WORK ITEM
Return every line below in which the word "most" appears.

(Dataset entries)
= = = =

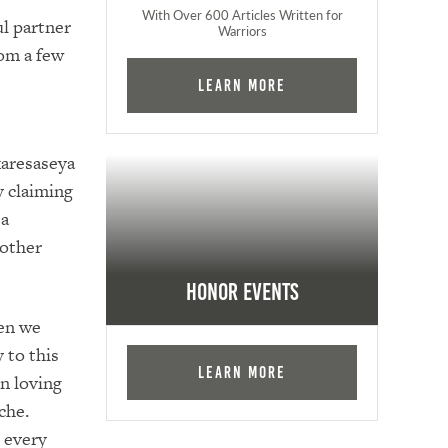
With Over 600 Articles Written for
l partner
Warriors
rom a few
Learn More
karesaseya
y claiming
 a
nother
Honor Events
hen we
 to this
Learn More
n loving
che.
 every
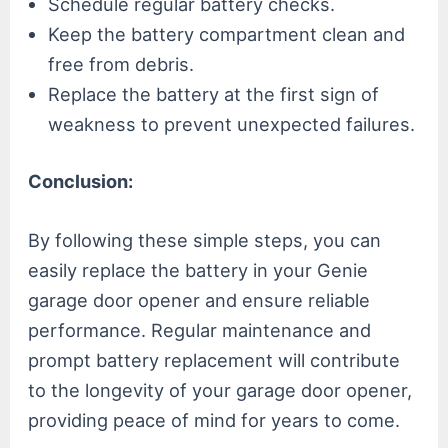
Schedule regular battery checks.
Keep the battery compartment clean and
free from debris.
Replace the battery at the first sign of
weakness to prevent unexpected failures.
Conclusion:
By following these simple steps, you can
easily replace the battery in your Genie
garage door opener and ensure reliable
performance. Regular maintenance and
prompt battery replacement will contribute
to the longevity of your garage door opener,
providing peace of mind for years to come.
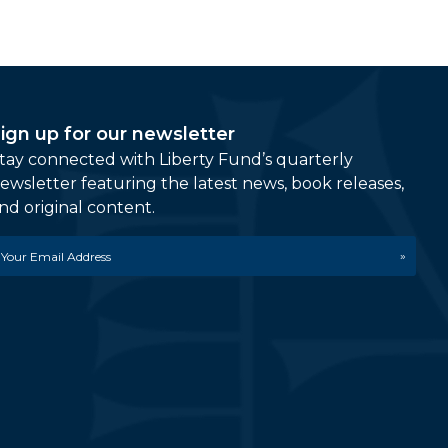
ign up for our newsletter
tay connected with Liberty Fund’s quarterly
ewsletter featuring the latest news, book releases,
nd original content.
mail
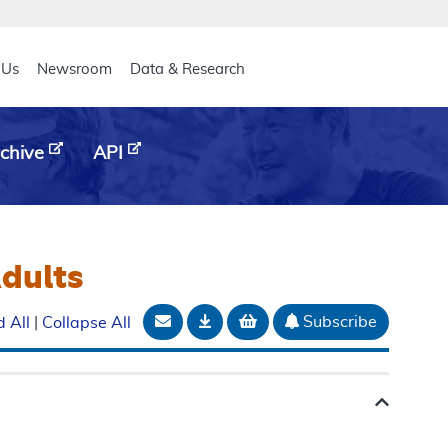
eader
 Us
Newsroom
Data & Research
chive
API
Adults
Email Document
Download
Add to basket
Subscribe
 All
|
Collapse All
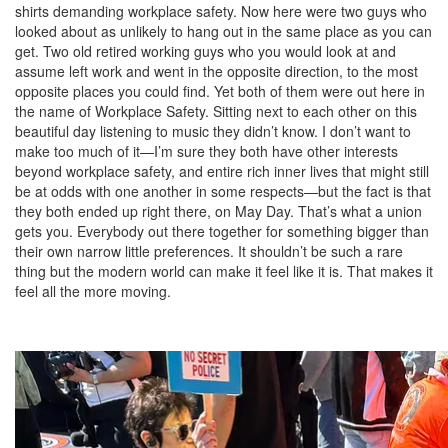
shirts demanding workplace safety. Now here were two guys who
looked about as unlikely to hang out in the same place as you can
get. Two old retired working guys who you would look at and
assume left work and went in the opposite direction, to the most
opposite places you could find. Yet both of them were out here in
the name of Workplace Safety. Sitting next to each other on this
beautiful day listening to music they didn’t know. I don’t want to
make too much of it—I’m sure they both have other interests
beyond workplace safety, and entire rich inner lives that might still
be at odds with one another in some respects—but the fact is that
they both ended up right there, on May Day. That’s what a union
gets you. Everybody out there together for something bigger than
their own narrow little preferences. It shouldn’t be such a rare
thing but the modern world can make it feel like it is. That makes it
feel all the more moving.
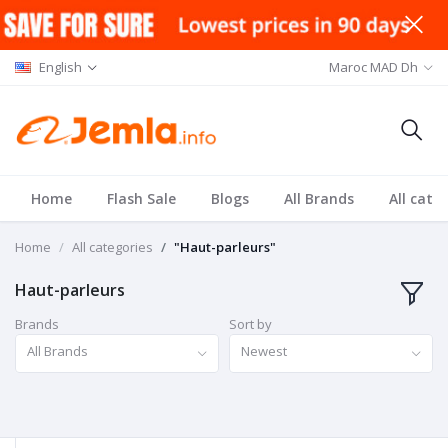
English
Maroc MAD Dh
Home
Flash Sale
Blogs
All Brands
All cate
Home
All categories
"Haut-parleurs"
Haut-parleurs
Brands
Sort by
All Brands
Newest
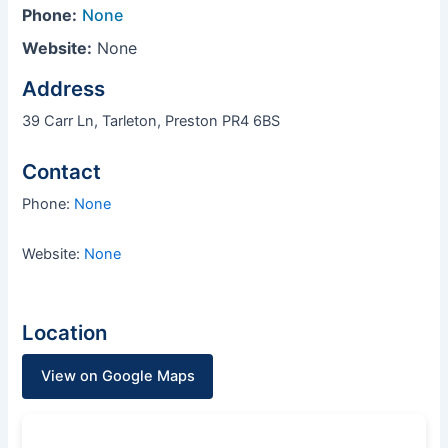
Phone:
None
Website:
None
Address
39 Carr Ln, Tarleton, Preston PR4 6BS
Contact
Phone:
None
Website:
None
Location
View on Google Maps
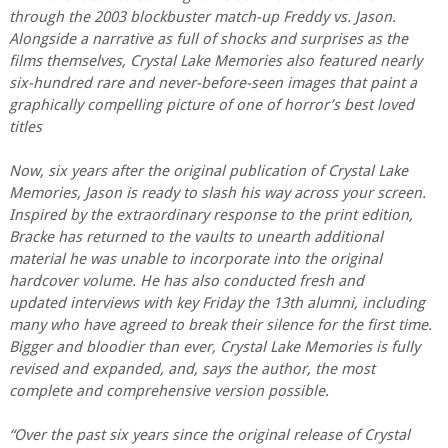
through the 2003 blockbuster match-up Freddy vs. Jason.
Alongside a narrative as full of shocks and surprises as the
films themselves, Crystal Lake Memories also featured nearly
six-hundred rare and never-before-seen images that paint a
graphically compelling picture of one of horror’s best loved
titles
Now, six years after the original publication of Crystal Lake
Memories, Jason is ready to slash his way across your screen.
Inspired by the extraordinary response to the print edition,
Bracke has returned to the vaults to unearth additional
material he was unable to incorporate into the original
hardcover volume. He has also conducted fresh and
updated interviews with key Friday the 13th alumni, including
many who have agreed to break their silence for the first time.
Bigger and bloodier than ever, Crystal Lake Memories is fully
revised and expanded, and, says the author, the most
complete and comprehensive version possible.
“Over the past six years since the original release of Crystal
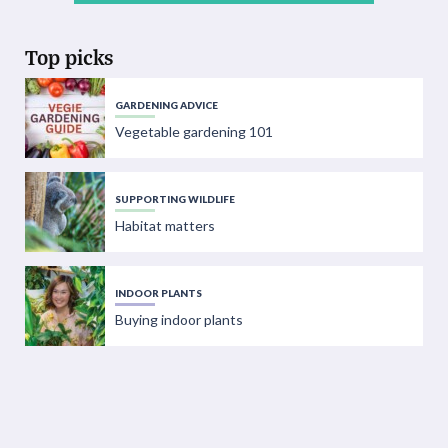
Top picks
GARDENING ADVICE
Vegetable gardening 101
SUPPORTING WILDLIFE
Habitat matters
INDOOR PLANTS
Buying indoor plants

= = = =

EXERCISE RESPONSE
assume left work and went in the opposite direction, to the most
revised and expanded, and, says the author, the most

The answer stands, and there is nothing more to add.